(Consignes à suivre):
A - Recopiez mot pour mot le passage de l'article sur les inquiétudes d'Israël, en commençant par « Le retrait des » et en allant jusqu'à « solennel Yom Kippour. ».
B - Répondez à ces questions sur l'article sur les inquiétudes d'Israël :
(i) Quel analyste militaire de la Treizième chaîne y est cité ?
(ii) Lors de quel événement Benjamin Netanyahu a-t-il lancé son avertissement sur l'Iran ?
(iii) Quelles installations l'Iran a-t-il attaquées le mois dernier ?
C - Écrivez la suite de l'article sur les inquiétudes d'Israël, à partir de sa dernière phrase.

Les récentes actions de Trump, entre Kurdes, Syrie et Iran, inquiètent Israël

Un ancien ambassadeur d'Israël aux Etats-Unis dit qu'il ne pense plus qu'Israël peut "compter sur" l'intervention des Etats-Unis si une guerre grave éclatait

David Horovitz

David est le fondateur et le rédacteur en chef du Times of Israel. Il était auparavant rédacteur en chef du Jerusalem Post et du Jerusalem Report. Il est l’auteur de « Un peu trop près de Dieu : les frissons et la panique d’une vie en Israël » (2000) et « Nature morte avec les poseurs de bombes : Israël à l’ère du terrorisme » (2004).

Des ouvriers israéliens accrochent un grand panneau d'affichage avec des photos du président américain Donald Trump et du premier ministre israélien Benjamin Netanyahu, dans le cadre de la campagne électorale du Likud, à Jérusalem, le 4 septembre 2019. (Yonatan Sindel/Flash90)
Des ouvriers israéliens accrochent un grand panneau d'affichage avec des photos du président américain Donald Trump et du premier ministre israélien Benjamin Netanyahu, dans le cadre de la campagne électorale du Likud, à Jérusalem, le 4 septembre 2019. (Yonatan Sindel/Flash90)

Le retrait des troupes américaines de zones cruciales de la frontière syro-turque par le président américain Donald Trump, qui a été perçu comme un abandon des alliés kurdes par les Américains, a renforcé la résonnance d’une série d’avertissement « d’urgence » émis par les dirigeants israéliens dans les jours qui ont précédé le très solennel Yom Kippour.

Comme l’a déclaré mercredi soir l’analyste militaire de la Treizième chaine Or Heller, Israël craint que « l’isolationnisme de Trump » encouragera l’Iran à faire ce qu’il a fait sur les installations pétrolières saoudiennes le mois dernier : attaquer.

Lors de l’investiture de la Knesset mercredi dernier, le Premier ministre Benjamin Netanyahu a averti qu’Israël était exposé à un défi de taille face à un Iran plus assuré que jamais. « Ce n’est pas un stratagème, ce n’est pas un caprice, ce n’est pas ‘Netanyahu s’efforce de nous faire peur’ », a-t-il déclaré. « Tous ceux qui connaissent la situation savent que l’Iran gagne en force et commet des attaques dans le monde tout en disant clairement : ‘Israël disparaîtra’. Les Iraniens le pensent, ils travaillent pour y parvenir et nous devons les prendre au sérieux. Cette réalité nous oblige à passer à l’action. Souvenez-vous de mes paroles et tenez-en compte », a-t-il continué.

De façon plus subtile, mais dans la même veine, le président Reuven Rivlin a averti ce jour là qu’Israël avait déclaré qu’Israël fait face à des besoins sécuritaires « comme nous n’en avons pas eu depuis de nombreuses années ».

(Données fournies):
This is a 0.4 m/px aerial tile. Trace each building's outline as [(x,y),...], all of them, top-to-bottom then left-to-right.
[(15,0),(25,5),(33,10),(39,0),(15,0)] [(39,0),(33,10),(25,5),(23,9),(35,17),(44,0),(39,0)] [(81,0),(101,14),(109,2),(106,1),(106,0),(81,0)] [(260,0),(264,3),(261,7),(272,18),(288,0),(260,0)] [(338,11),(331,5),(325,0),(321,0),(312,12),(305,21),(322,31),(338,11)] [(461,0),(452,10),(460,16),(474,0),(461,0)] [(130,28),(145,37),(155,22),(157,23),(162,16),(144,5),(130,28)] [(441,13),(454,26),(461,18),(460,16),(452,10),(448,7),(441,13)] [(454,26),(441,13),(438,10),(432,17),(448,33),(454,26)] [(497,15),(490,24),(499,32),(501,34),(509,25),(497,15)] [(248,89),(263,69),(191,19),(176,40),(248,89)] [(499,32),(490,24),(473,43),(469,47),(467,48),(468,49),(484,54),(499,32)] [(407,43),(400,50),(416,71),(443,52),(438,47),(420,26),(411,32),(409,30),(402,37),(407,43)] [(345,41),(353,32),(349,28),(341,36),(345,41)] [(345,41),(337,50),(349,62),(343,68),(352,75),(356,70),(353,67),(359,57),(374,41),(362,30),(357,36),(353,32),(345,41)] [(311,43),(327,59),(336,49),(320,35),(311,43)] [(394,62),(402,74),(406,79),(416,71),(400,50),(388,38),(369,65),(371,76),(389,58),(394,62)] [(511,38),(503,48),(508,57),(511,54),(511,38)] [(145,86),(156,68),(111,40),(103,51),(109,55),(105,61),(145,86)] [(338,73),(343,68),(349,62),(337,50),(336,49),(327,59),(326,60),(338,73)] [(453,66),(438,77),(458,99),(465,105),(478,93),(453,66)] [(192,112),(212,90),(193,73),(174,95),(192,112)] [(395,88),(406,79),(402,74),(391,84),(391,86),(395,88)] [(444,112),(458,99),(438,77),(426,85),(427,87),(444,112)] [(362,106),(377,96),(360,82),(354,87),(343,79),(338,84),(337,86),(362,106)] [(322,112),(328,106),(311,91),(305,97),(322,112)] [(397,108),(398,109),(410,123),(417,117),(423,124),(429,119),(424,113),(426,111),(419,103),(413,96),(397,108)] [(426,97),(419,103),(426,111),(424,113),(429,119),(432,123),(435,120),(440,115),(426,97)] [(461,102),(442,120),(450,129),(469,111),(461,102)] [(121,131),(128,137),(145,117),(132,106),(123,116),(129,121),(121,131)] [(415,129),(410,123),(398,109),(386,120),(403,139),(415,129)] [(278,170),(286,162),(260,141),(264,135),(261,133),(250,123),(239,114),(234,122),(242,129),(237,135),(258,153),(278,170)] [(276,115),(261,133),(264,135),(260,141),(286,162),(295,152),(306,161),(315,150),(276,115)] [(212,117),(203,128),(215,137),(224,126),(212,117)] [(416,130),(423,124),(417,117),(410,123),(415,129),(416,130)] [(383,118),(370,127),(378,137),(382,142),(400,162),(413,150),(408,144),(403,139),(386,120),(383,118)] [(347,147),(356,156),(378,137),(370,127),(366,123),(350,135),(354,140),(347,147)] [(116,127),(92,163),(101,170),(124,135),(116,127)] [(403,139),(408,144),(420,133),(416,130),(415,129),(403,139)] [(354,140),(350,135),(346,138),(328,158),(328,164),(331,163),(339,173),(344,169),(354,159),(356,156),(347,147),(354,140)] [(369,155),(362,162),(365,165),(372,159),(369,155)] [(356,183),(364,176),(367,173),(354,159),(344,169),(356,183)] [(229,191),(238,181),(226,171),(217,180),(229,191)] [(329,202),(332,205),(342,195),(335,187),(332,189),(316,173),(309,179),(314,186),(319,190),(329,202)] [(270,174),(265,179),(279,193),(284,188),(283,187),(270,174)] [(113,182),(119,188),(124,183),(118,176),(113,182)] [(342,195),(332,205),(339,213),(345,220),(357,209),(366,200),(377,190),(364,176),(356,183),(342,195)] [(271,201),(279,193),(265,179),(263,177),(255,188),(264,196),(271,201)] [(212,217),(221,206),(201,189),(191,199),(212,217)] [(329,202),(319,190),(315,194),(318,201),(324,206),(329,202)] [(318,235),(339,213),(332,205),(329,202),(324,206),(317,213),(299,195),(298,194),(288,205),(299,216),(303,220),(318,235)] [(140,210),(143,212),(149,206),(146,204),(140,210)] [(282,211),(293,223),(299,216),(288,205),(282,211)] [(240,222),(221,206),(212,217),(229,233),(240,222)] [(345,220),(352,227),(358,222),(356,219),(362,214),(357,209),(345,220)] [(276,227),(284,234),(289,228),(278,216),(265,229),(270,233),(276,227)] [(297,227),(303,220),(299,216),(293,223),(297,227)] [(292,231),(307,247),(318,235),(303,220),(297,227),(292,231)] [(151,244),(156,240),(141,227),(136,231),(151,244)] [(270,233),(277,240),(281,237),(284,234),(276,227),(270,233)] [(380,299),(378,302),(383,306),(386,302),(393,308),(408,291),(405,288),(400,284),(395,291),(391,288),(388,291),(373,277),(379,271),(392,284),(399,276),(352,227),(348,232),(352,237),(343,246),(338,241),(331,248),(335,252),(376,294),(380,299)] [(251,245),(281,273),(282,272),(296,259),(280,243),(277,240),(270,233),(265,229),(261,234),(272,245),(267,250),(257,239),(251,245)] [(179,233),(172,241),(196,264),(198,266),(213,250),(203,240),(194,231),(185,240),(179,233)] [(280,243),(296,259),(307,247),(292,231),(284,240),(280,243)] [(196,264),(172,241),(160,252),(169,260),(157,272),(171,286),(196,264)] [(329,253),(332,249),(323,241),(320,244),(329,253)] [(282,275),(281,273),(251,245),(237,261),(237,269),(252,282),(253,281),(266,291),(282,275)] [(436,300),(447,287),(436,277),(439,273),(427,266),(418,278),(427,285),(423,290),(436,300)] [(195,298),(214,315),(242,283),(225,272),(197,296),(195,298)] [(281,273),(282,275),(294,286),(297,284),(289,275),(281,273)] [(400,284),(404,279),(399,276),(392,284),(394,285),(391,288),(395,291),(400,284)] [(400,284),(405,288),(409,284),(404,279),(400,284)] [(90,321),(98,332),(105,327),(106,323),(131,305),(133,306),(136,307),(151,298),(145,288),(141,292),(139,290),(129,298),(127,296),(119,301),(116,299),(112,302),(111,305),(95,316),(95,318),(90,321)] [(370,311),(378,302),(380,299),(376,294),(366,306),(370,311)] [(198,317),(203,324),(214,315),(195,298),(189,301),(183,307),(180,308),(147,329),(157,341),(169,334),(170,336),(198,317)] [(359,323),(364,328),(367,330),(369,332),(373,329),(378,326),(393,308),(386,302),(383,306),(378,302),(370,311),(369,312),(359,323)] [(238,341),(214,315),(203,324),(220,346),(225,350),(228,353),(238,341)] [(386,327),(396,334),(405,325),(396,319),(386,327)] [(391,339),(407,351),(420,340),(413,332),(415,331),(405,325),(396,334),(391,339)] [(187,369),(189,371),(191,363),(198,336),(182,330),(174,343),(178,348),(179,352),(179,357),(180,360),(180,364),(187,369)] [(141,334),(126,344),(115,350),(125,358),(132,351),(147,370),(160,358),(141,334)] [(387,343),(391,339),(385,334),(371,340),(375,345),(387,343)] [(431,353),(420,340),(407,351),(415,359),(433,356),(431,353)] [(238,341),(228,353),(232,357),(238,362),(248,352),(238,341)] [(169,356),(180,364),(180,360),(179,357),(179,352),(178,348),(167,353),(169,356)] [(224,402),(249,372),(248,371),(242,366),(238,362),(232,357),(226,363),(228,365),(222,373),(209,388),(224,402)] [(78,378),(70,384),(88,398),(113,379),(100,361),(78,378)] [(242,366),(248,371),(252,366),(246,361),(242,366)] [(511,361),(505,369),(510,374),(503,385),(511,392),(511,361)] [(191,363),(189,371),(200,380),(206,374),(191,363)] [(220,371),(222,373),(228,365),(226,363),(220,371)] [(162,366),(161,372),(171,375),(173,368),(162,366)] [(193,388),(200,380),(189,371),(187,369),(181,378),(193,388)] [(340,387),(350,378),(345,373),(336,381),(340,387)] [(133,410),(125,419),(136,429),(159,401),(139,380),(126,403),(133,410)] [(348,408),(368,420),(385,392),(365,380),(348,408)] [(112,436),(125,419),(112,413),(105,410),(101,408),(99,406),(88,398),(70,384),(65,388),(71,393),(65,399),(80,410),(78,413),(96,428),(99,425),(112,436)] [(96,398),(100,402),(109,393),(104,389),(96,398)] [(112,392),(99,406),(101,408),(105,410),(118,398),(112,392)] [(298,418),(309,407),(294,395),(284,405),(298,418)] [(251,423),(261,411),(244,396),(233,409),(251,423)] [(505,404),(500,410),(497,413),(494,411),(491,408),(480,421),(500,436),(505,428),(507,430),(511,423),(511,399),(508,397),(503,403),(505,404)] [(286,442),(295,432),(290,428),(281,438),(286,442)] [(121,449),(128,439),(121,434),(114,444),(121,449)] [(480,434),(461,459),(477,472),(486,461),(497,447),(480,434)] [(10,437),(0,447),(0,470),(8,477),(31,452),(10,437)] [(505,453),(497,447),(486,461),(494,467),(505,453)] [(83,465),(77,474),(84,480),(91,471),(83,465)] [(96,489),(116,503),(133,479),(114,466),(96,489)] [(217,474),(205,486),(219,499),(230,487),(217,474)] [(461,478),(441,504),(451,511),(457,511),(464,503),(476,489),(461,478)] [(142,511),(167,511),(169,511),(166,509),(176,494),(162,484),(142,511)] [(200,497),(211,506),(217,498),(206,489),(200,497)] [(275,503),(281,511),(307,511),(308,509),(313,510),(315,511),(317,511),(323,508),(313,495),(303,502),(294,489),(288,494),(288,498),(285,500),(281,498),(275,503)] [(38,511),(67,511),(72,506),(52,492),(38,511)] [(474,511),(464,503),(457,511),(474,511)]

(Réponses):
A -
Le retrait des troupes américaines de zones cruciales de la frontière syro-turque par le président américain Donald Trump, qui a été perçu comme un abandon des alliés kurdes par les Américains, a renforcé la résonnance d’une série d’avertissement « d’urgence » émis par les dirigeants israéliens dans les jours qui ont précédé le très solennel Yom Kippour.

B -
(i) Or Heller
(ii) Lors de l'investiture de la Knesset
(iii) Des installations pétrolières saoudiennes

C -
Et l’ancien ministre de la Défense de Netanyahu et désormais adversaire, Avigdor Liberman, a déclaré samedi que nous étions dans un état « d’urgence nationale » actuellement en Israël, notamment face « à des menaces sécuritaires du sud, du nord, et d’encore plus loin ».

Malgré l’insistance du Premier ministre qui affirme que « ce n’est pas un stratagème », les avertissements lancés par les policiens israéliens ont été initialement perçus comme une façon de se positionner sur le nouveau gouvernement israélien : Netanyahu n’arrive pas à s’offrir de majorité ; Liberman appelle à la formation d’une coalition réunissant son propre parti Yisrael Beytenu, le Likud de Netanyahu et Kakhol lavan de Benny Gantz et Rivlin a tenté de négocier une forme d’arrangement de partage de pouvoir.

Même quand Netanyahu a convoqué le cabinet de sécurité pour la première fois en deux mois dimanche, avec l’Iran en première position du programme, de nombreux politiciens de l’opposition et analystes ont, encore une fois, imputé à cette décision des motivations politiques.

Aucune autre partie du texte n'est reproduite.